Today's AI governance inherits software-engineering defaults: one accuracy number, a "95% confidence" figure, and feature attributions (SHAP / LIME). Those answer which inputs mattered and how often the model is right on average. They are silent on the questions a regulator, a board, or a denied patient actually asks: how badly does each error hurt, how much trust does this output deserve, how much capital should we hold against tail failures, and will a credentialed professional sign their name to it?
Actuarial science answers exactly those questions for uncertain future losses — and has for a century. This project makes the case, with math and a live worked example, that the actuarial toolkit should be the standard for measuring and governing the AI black box.
Open the AI Risk Lens → Read the frameworkFigures computed live in the tool from a 10,000-decision synthetic book.
The IAA AI Governance Framework, the SOA AI Task Force, and the NIST AI RMF all describe actuaries governing AI. None proposes the actuarial measurement toolkit as the explainability standard itself. That inversion — using credibility, reserving, A/E studies and TVaR to quantify model risk — is the idea developed here.
Under Colorado SB21-169 / Regulation 10-1-1, an insurer's AI is permissible only where differential outcomes have a "legitimate actuarial basis." The NAIC Model AI Bulletin (adopted by 20+ states) demands a governed, risk-commensurate AI program. In insurance, actuarial reasoning is already the statutory test for acceptable AI. This framework formalizes that test into measurable metrics — and shows the same metrics generalize beyond insurance.
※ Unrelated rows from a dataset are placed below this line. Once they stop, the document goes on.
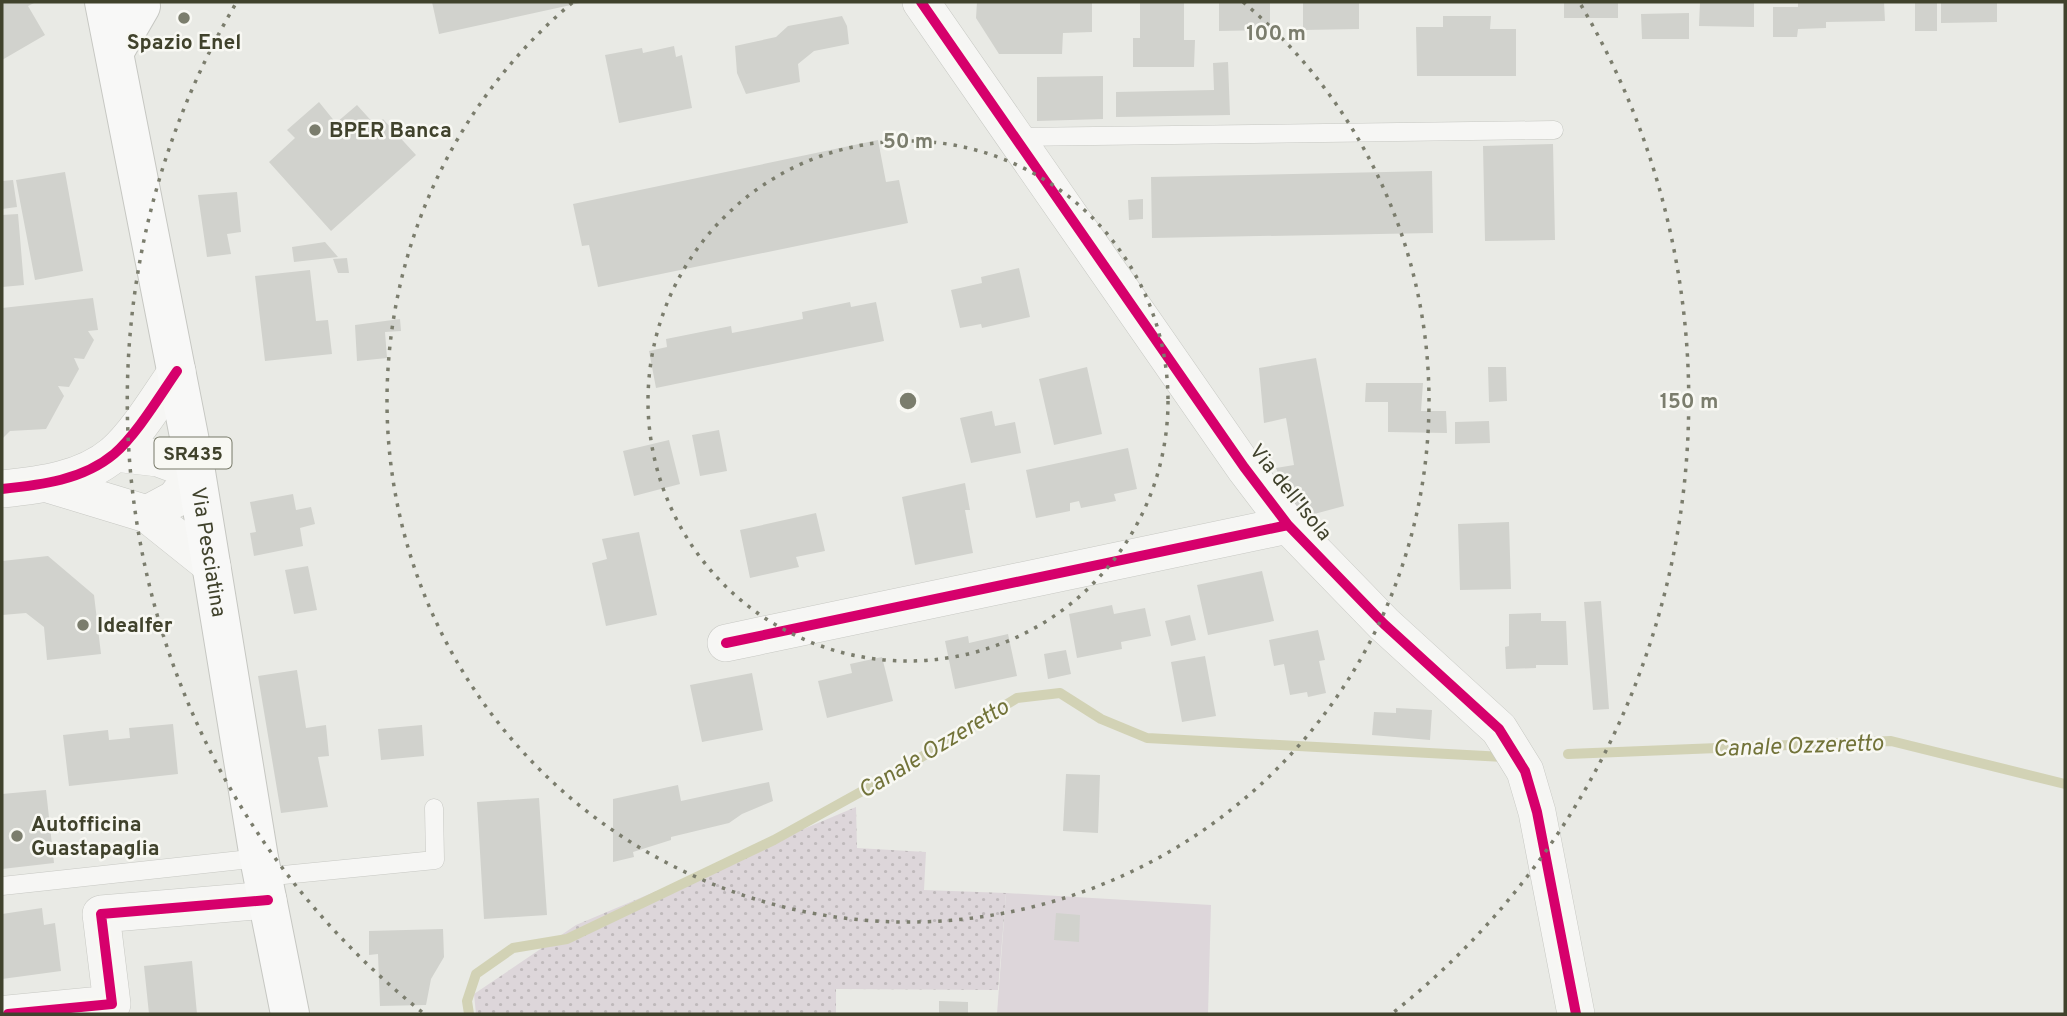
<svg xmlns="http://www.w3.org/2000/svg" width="2067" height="1016" viewBox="0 0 2067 1016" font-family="Overpass,sans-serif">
<defs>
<pattern id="grass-dots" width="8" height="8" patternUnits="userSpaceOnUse" patternTransform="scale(1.75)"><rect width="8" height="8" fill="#ddd6da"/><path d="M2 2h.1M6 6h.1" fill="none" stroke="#bfb9bb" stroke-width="1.8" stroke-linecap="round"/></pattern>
</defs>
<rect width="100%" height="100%" fill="#e9eae5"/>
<!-- grass -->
<path fill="url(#grass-dots)" d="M856 807 857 848 926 852 924 890 1006 893 998 990 836 989V1014H476L474 994 576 925Z"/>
<!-- garden -->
<path fill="#ddd6da" d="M1006 893 1211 905 1208 1014H997Z"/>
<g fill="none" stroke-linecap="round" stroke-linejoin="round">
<!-- stream -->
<path stroke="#d2d2b5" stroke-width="10" d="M1568 754 1891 741 2065 784
M469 1014 467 1001 476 974 513 948 567 939 774 840 902 769 1017 698 1060 693 1101 719 1147 738 1504 757"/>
</g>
<!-- building -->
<path fill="#d1d2cd" d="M2 2H36L28 6 45 35 2 60Z
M432 2H580V3L439 34Z
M977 2H1092V32L1063 33 1062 54H999L976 18Z
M1140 2H1184V40H1195L1194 67H1133V38H1140Z
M1219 2H1270V30L1219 31Z
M1303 2H1359V29L1303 30Z
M1564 2H1618V18H1564Z
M1700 2H1754V27L1699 26Z
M1798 2H1884L1885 21 1826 22V28L1798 29 1797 37H1773V7H1798Z
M1941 2H1997V22L1941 23Z
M1915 3H1937V31H1915Z
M1689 13V39H1642L1641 14Z
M842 16 847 26 849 44 814 51 798 64 800 82 746 94 737 73 735 46 776 37 788 26Z
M1443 16H1491L1490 29H1516V76H1417L1416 27H1443Z
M674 46 676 57 682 55 692 108 619 123 605 55 642 48 643 53Z
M1228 62 1230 115 1116 117V92L1214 90 1213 63Z
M1103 76V119L1037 121V77Z
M319 102 336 123 357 105 376 126 383 119 416 155 331 231 269 162 295 138 287 130Z
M878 140 886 182 899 180 908 223 598 287 589 245 582 246 573 204Z
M1553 144 1555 240 1485 241 1483 146Z
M1432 171 1433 233 1152 238 1151 177Z
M65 172 83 271 35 280 16 180Z
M13 180 17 207 2 209V181Z
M237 192 241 232 227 234 231 254 207 257 198 195Z
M1143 199V219L1129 220 1128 200Z
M18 214 24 285 2 287V215Z
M325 242 338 257 294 262 292 247Z
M347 258 349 273H338L333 259Z
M1019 268 1030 317 982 328 981 324 960 328 951 290 982 283 981 277Z
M310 270 316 321 328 320 332 354 265 361 255 276Z
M93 298 98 330 88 331 94 340 84 359 74 358 79 369 69 387 58 386 64 396 46 429 10 431 2 439V308Z
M850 302 851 307 876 302 884 341 656 388 649 351 667 347 666 339 731 326 732 333 803 319 802 312Z
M400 319 401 331 385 332 387 358 357 361 355 325Z
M1316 358 1344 506 1303 517 1288 497 1276 468 1294 465 1286 418 1264 423 1259 368Z
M1087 367 1102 434 1054 445 1039 379Z
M1488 367H1506L1507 401 1489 402Z
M1366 383H1423L1421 411H1446L1447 433 1388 432V402H1365Z
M992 411 995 426 1015 422 1021 453 971 463 960 418Z
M1489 421 1490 443 1455 444V422Z
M719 430 727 471 700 476 692 435Z
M669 440 680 484 634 496 623 451Z
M1128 448 1137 489 1114 494 1116 501 1081 508 1079 501 1070 503V511L1036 518 1026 470Z
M965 483 970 510H965L973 553 915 565 902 497Z
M293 494 296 510 311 507 315 524 300 528 303 546 254 556 250 533 256 532 250 502Z
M816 513 825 551 796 557 799 567 750 578 740 530Z
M1509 522 1511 589 1460 590 1458 524Z
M639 532 657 615 606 626 592 563 607 559 602 539Z
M48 556 94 595 101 654 47 660 44 627 26 613 2 615V561Z
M308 566 317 610 294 614 285 570Z
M1262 571 1274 621 1208 635 1197 585Z
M1601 601 1609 709 1593 710 1584 602Z
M1112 605 1114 614 1145 608 1151 636 1121 642 1122 649 1077 658 1069 614Z
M1541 613V621H1566L1568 665H1536V668L1506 669 1505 647 1509 646V614Z
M1190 615 1196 640 1171 646 1165 621Z
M1318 630 1325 660 1319 661 1326 693 1308 697 1307 692 1290 695 1284 664 1274 666 1269 640Z
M1008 634 1017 676 955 689 945 641 968 636 969 643Z
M1066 650 1071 674 1048 679 1044 654Z
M1205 656 1216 716 1182 722 1171 662Z
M882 657 893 701 827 718 818 681 852 673 850 664Z
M297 670 306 728 326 725 329 756 318 757 328 807 281 813 258 676Z
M752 673 763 730 702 742 690 685Z
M1396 708 1432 710 1430 740 1372 735 1374 712 1396 713Z
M173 724 178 774 69 786 63 735 108 730 109 740 130 738 129 728Z
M422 725 424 756 381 760 378 729Z
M1066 774 1100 775 1098 833 1063 831Z
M769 782 773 801 742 814 729 823 671 837V840L633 852 634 857 613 862V799L678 785 681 801Z
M46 790 54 863 2 869V794Z
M539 798 547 915 484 919 477 802Z
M42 908 44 925 55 923 61 971 2 979V914Z
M1056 913 1080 915 1079 942 1054 940Z
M443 929 444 957 431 979 426 1005 380 1006 378 954 369 955V931Z
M192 961 197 1014H149L144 966Z
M939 1001 968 1002V1014H939Z"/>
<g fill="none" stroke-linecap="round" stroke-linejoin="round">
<defs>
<path id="lane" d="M1015 137 1554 130
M263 877 435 860 434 808
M2 886 259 858"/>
<path id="street" d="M921 2 1244 467 1288 525 1384 624 1499 729 1525 771 1537 812 1576 1014
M115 453 158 458 196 472 175 499 147 514
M48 484 147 514 212 566
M2 489C41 485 83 480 114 454 137 434 159 397 177 371
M726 643 1288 525
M8 1014 112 1004 101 914 268 900"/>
<g id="primary">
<path id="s1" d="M104 2 196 472 259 858 290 1014"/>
<path d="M115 51 141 6"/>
</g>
</defs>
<!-- lane casing -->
<use href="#lane" stroke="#c7c8c3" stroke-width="19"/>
<!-- street casing -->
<use href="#street" stroke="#c7c8c3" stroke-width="38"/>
<!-- primary casing -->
<use href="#primary" stroke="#c6c7c2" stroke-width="40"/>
<!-- lane -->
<use href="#lane" stroke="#f6f6f4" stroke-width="18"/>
<!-- street -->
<use href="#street" stroke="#f6f6f4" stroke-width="37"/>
<!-- primary -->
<use href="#primary" stroke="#f8f8f7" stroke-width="38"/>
<defs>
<path id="cycleway" d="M921 2 1244 467 1288 525 1384 624 1499 729 1525 771 1537 812 1576 1014
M2 489C41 485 83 480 114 454 137 434 159 397 177 371
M726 643 1288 525
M8 1014 112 1004 101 914 268 900"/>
</defs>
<!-- cycleway casing -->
<use href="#cycleway" stroke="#f8f8f3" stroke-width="15"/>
<!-- cycleway -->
<use href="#cycleway" stroke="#d6006c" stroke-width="10"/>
</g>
<!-- distance rings -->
<g fill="none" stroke="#7b7d6d" stroke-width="3.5" stroke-dasharray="3.5 7">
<circle cx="908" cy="401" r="260"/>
<path d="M1243 2A521 521 0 1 1 573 2"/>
<path d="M422 1012A781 781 0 0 1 235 5M1581 5A781 781 0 0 1 1394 1012"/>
</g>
<!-- markers -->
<g fill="#7b7d6d" stroke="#f8f8f3" stroke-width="2.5">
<circle cx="184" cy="18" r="7"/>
<circle cx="315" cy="130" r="7"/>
<circle cx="83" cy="625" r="7"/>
<circle cx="17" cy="836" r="7"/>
</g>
<g text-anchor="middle" stroke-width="5" stroke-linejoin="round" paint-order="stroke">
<!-- shield labels -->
<rect fill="#f8f8f3" stroke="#777968" stroke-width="2" x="154.5" y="437.5" width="77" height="31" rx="5"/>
<g font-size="19" font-weight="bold" fill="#40422c">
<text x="193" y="460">SR435</text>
</g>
<!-- poi labels -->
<g font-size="21" font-weight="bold" fill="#40422c" stroke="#f8f8f3" text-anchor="start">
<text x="184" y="49" text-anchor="middle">Spazio Enel</text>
<text x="329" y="137">BPER Banca</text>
<text x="97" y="632">Idealfer</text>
<text x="31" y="831">Autofficina<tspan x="31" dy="24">Guastapaglia</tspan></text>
</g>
<!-- street labels -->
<g font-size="21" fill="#40422c" stroke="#f8f8f3">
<text transform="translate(1291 492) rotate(51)" y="7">Via dell'Isola</text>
<text dy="7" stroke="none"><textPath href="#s1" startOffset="560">Via Pesciatina</textPath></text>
</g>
<!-- water labels -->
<g font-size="23" font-style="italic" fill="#727339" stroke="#f8f8f3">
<text transform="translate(1798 745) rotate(-2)" y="8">Canale Ozzeretto</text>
<text transform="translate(933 748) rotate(-31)" y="8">Canale Ozzeretto</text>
</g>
</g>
<circle cx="908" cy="401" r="10" fill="#7b7d6d" stroke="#f8f8f3" stroke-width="3.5"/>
<g font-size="21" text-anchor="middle" font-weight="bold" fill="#7b7d6d" stroke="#f8f8f3" stroke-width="5" stroke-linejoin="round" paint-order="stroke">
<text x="1276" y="40">100 m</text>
<text x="908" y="148">50 m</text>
<text x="1689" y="408">150 m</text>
</g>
<!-- border -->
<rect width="2067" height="1016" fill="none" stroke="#40422c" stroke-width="7"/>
</svg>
See the regulatory anchor and prior-art positioning in the paper →
| Actuarial method | The governance question it answers for an AI system |
|---|---|
| Frequency × Severity | Not one accuracy number, but how often the model errs × how badly each error hurts — a full loss distribution. |
| Credibility (Bühlmann) | How much weight a given AI output deserves vs. the base rate, given how much relevant experience backs it. |
| IBNR / reserving | "Incurred but not reported" model failures — errors baked in but not yet surfaced — and the reserve to hold. |
| Actual-to-Expected study | Cohort-level, statistically rigorous drift / miscalibration monitoring vs. one-time validation. |
| VaR / TVaR (CTE) | Sizing catastrophic tail failure — exactly what "95% confidence" discards in its 5% tail. |
| Economic capital | The buffer to hold against AI tail risk (TVaR − expected loss). |
| Control cycle + signed opinion | A credentialed accountability layer: a "Statement of Actuarial AI Opinion" attesting to model risk. |
The framework needs only four things from a system: a stream of decisions, a definition of an error, a dollar severity, and cohorts to watch. Any AI or agentic system that decides at volume supplies all four — so its errors are an insurable book. The interactive tool measures eight of them, computed live from the same actuarial functions.